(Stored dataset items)
BEGIN

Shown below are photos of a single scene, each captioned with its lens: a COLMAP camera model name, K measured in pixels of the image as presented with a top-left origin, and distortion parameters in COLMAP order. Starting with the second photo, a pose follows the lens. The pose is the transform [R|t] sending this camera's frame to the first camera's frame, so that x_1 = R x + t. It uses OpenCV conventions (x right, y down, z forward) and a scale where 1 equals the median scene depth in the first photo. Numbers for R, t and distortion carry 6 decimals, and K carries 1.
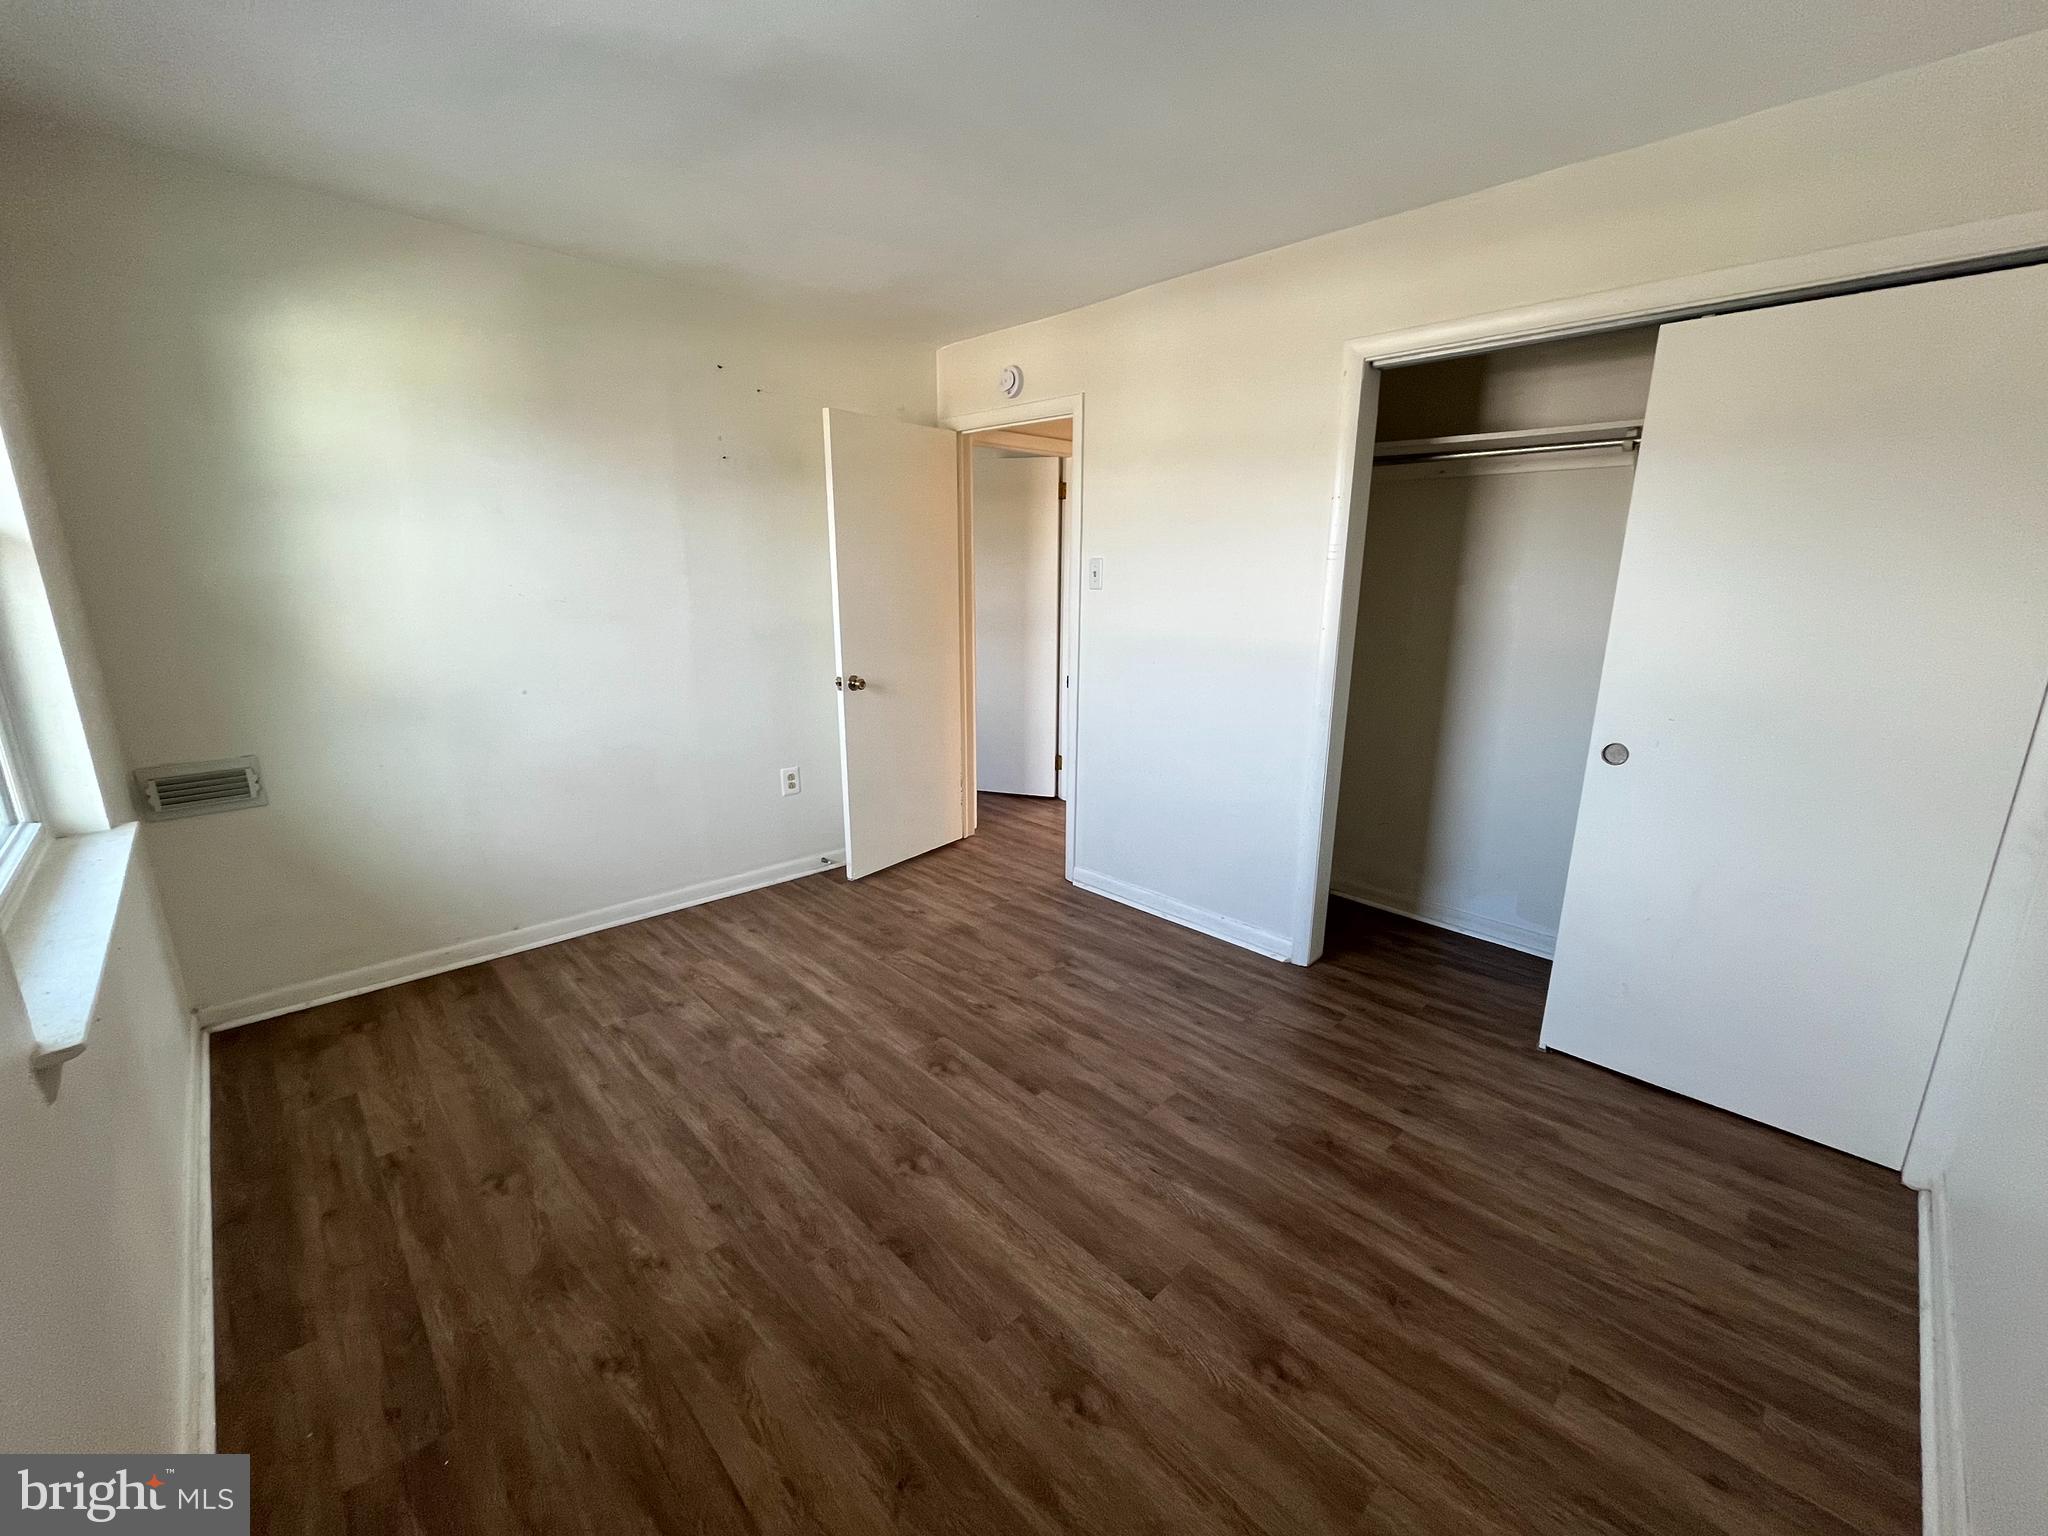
lens RADIAL K [[823.6, 0, 1028.0], [0, 823.6, 769.3], [0, 0, 1]] dist [-0.003453, -0.000613]
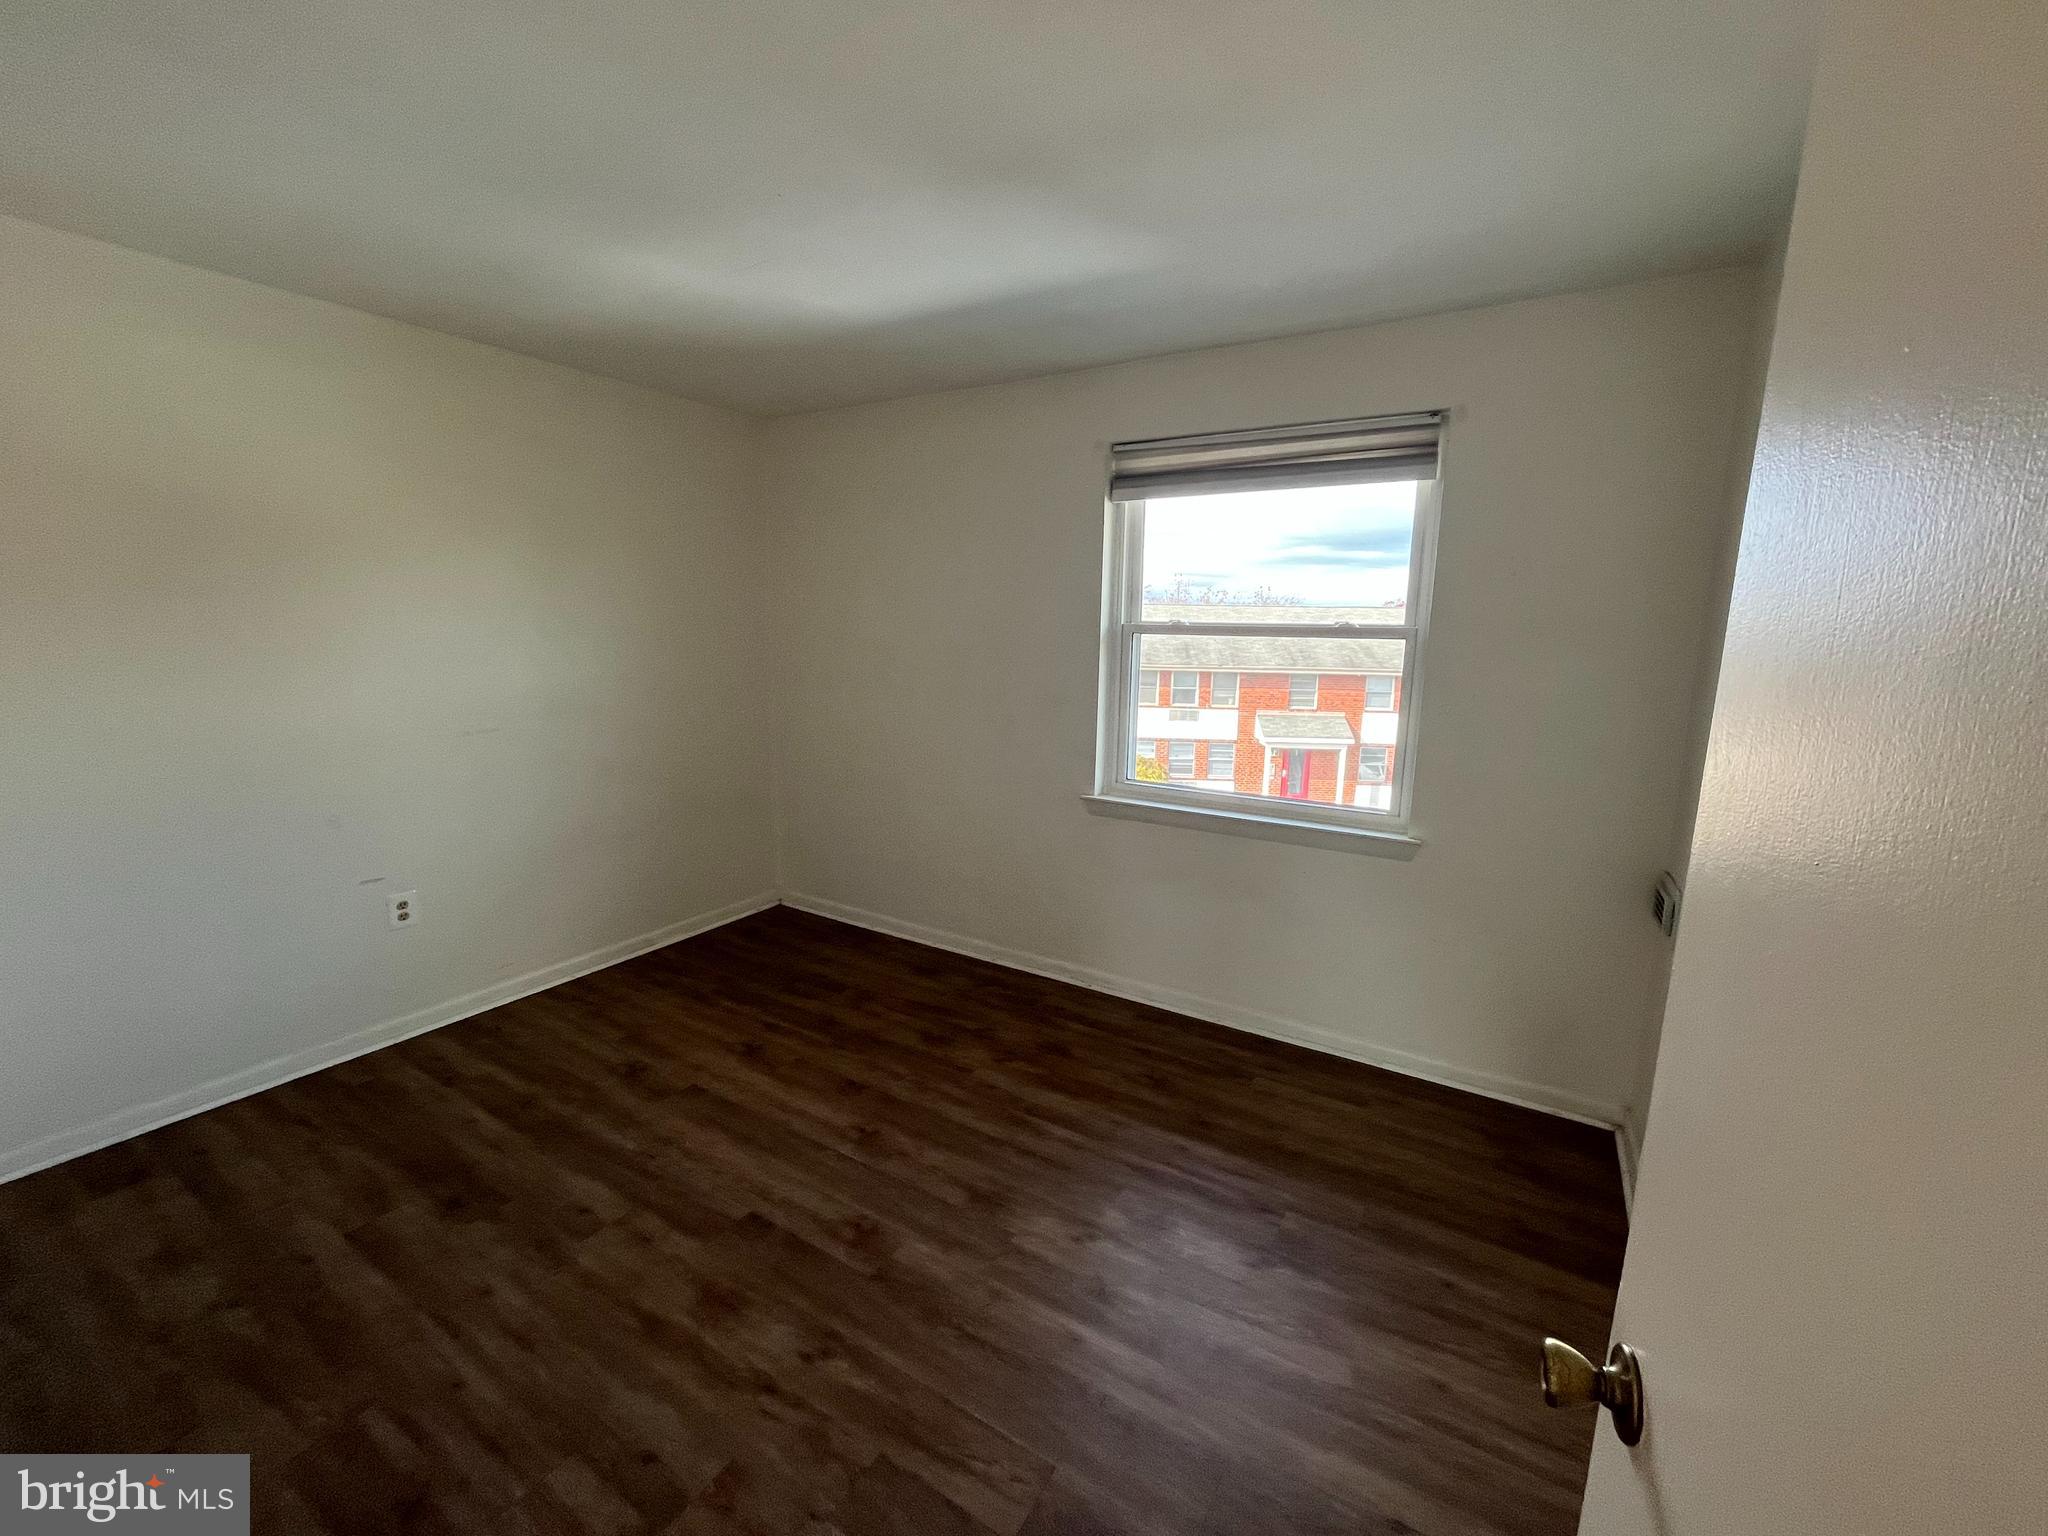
lens RADIAL K [[823.6, 0, 1028.0], [0, 823.6, 769.3], [0, 0, 1]] dist [-0.003453, -0.000613]
pose [[-0.968551, 0.016245, -0.248285, -0.075230], [-0.085522, 0.915337, 0.393504, -0.479919], [0.233657, 0.402362, -0.885161, 1.787540]]
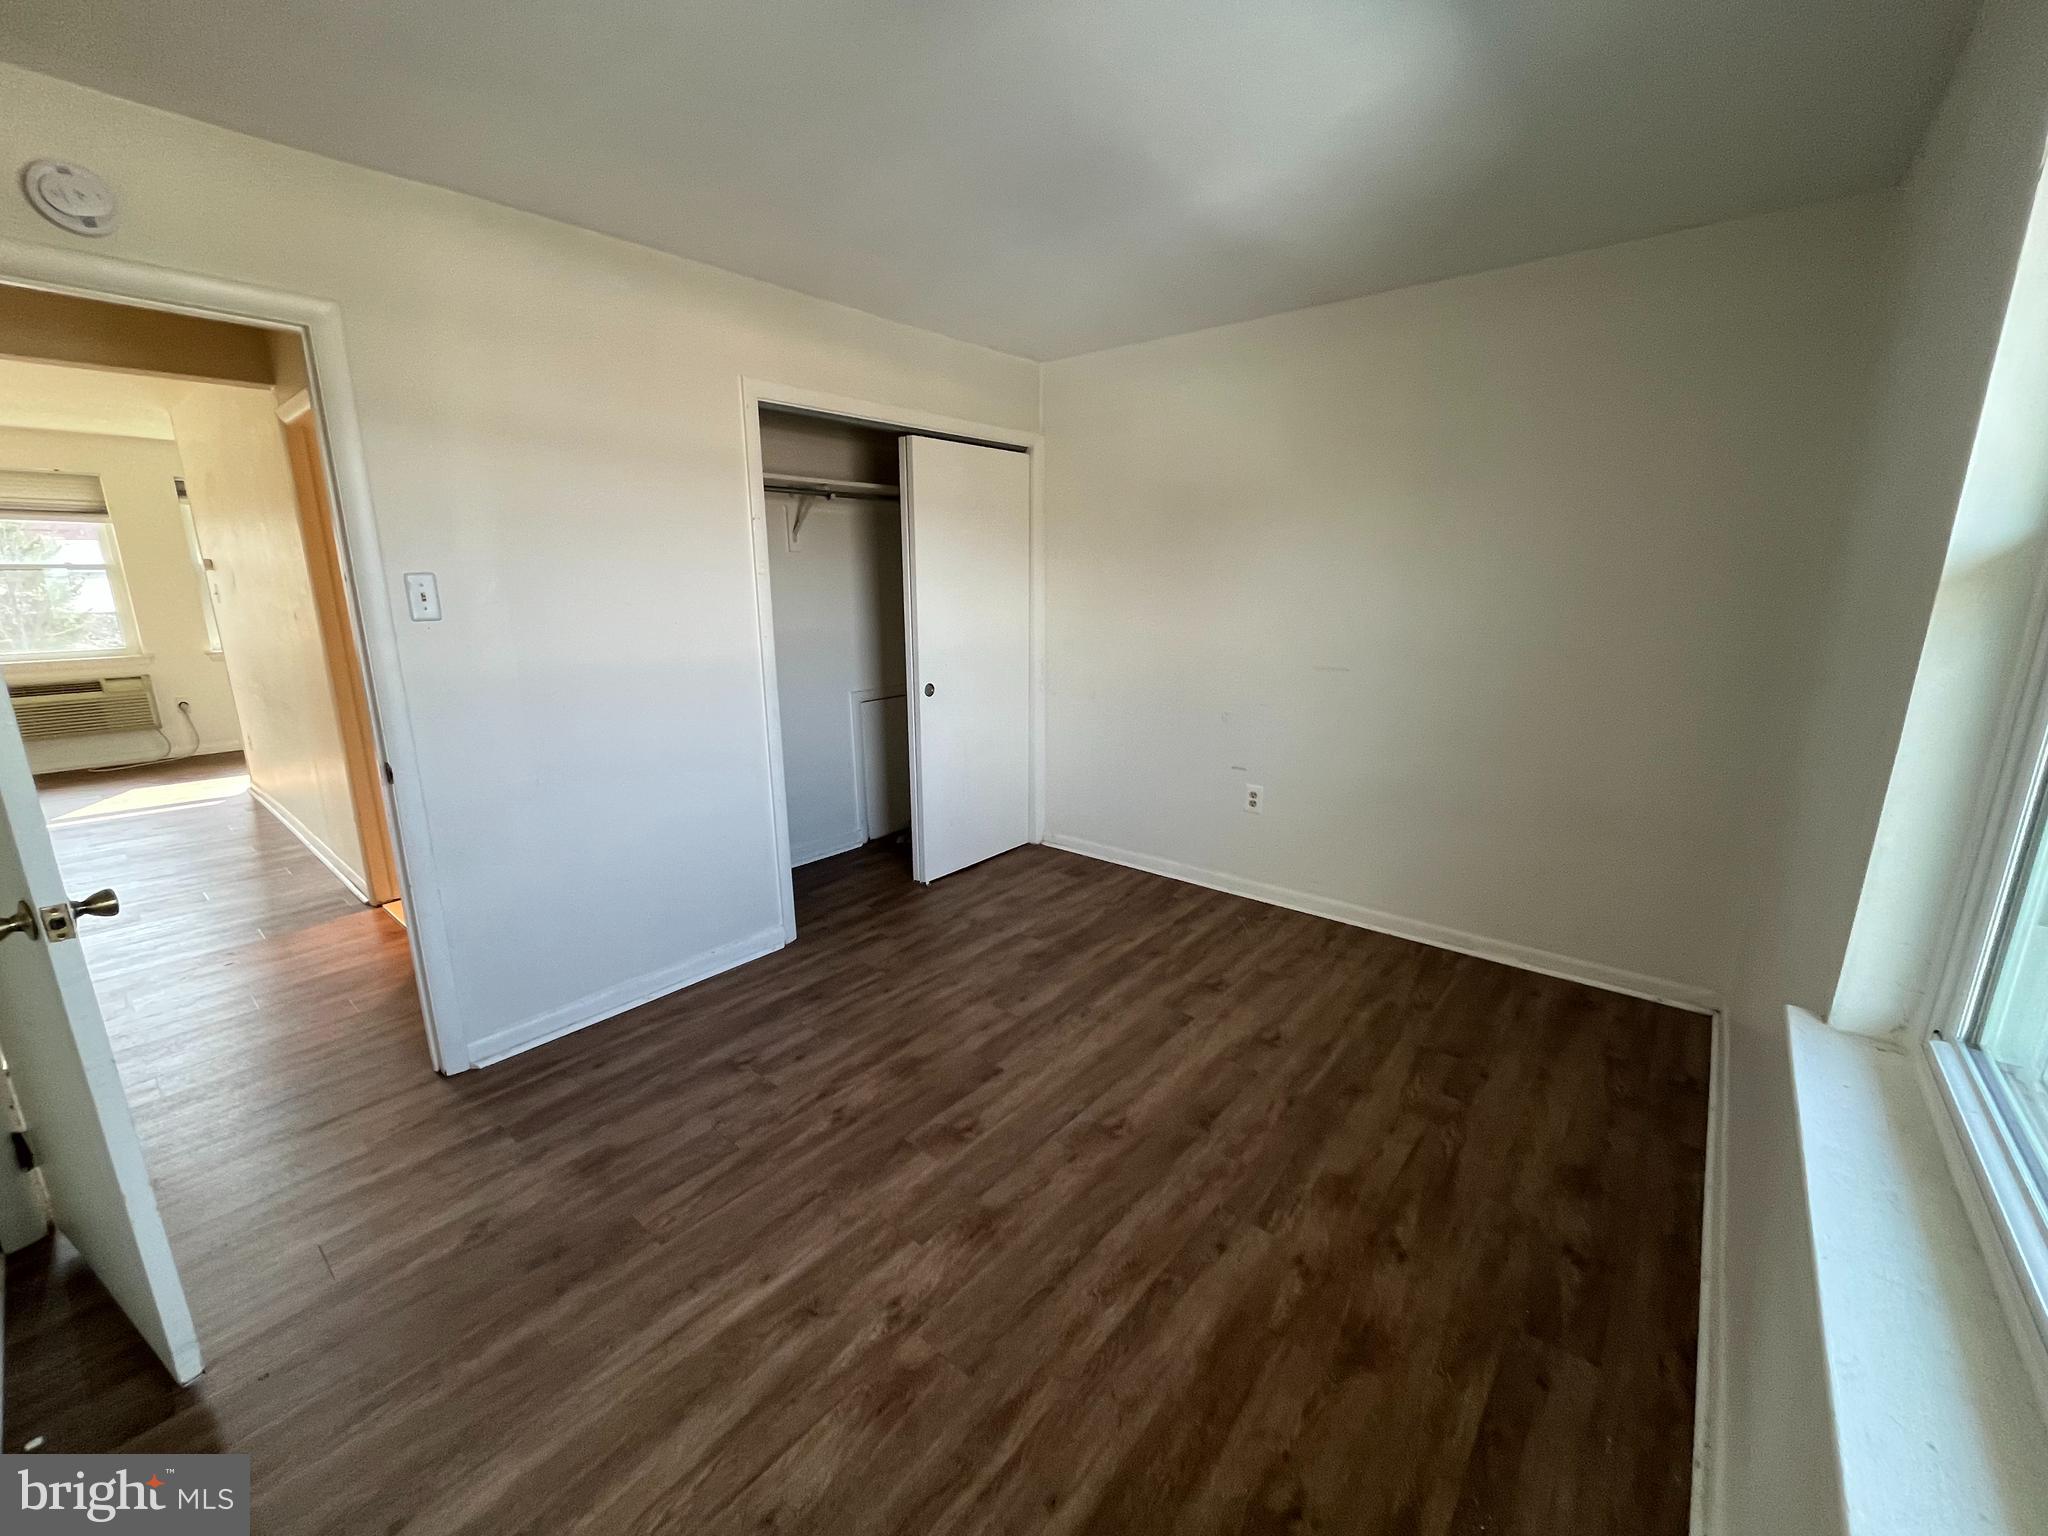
lens RADIAL K [[823.6, 0, 1028.0], [0, 823.6, 769.3], [0, 0, 1]] dist [-0.003453, -0.000613]
pose [[-0.104407, -0.239370, 0.965298, -1.002132], [0.237147, 0.936614, 0.257907, -0.263736], [-0.965847, 0.255845, -0.041023, 0.962110]]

END

What is being asked
Could you output the full set of entries exactly, skipping every picture?

Solution to this task
Shown below are photos of a single scene, each captioned with its lens: a COLMAP camera model name, K measured in pixels of the image as presented with a top-left origin, and distortion parameters in COLMAP order. Starting with the second photo, a pose follows the lens. The pose is the transform [R|t] sending this camera's frame to the first camera's frame, so that x_1 = R x + t. It uses OpenCV conventions (x right, y down, z forward) and a scale where 1 equals the median scene depth in the first photo. Numbers for R, t and distortion carry 6 decimals, and K carries 1.
lens RADIAL K [[823.6, 0, 1028.0], [0, 823.6, 769.3], [0, 0, 1]] dist [-0.003453, -0.000613]
lens RADIAL K [[823.6, 0, 1028.0], [0, 823.6, 769.3], [0, 0, 1]] dist [-0.003453, -0.000613]
pose [[-0.968551, 0.016245, -0.248285, -0.075230], [-0.085522, 0.915337, 0.393504, -0.479919], [0.233657, 0.402362, -0.885161, 1.787540]]
lens RADIAL K [[823.6, 0, 1028.0], [0, 823.6, 769.3], [0, 0, 1]] dist [-0.003453, -0.000613]
pose [[-0.104407, -0.239370, 0.965298, -1.002132], [0.237147, 0.936614, 0.257907, -0.263736], [-0.965847, 0.255845, -0.041023, 0.962110]]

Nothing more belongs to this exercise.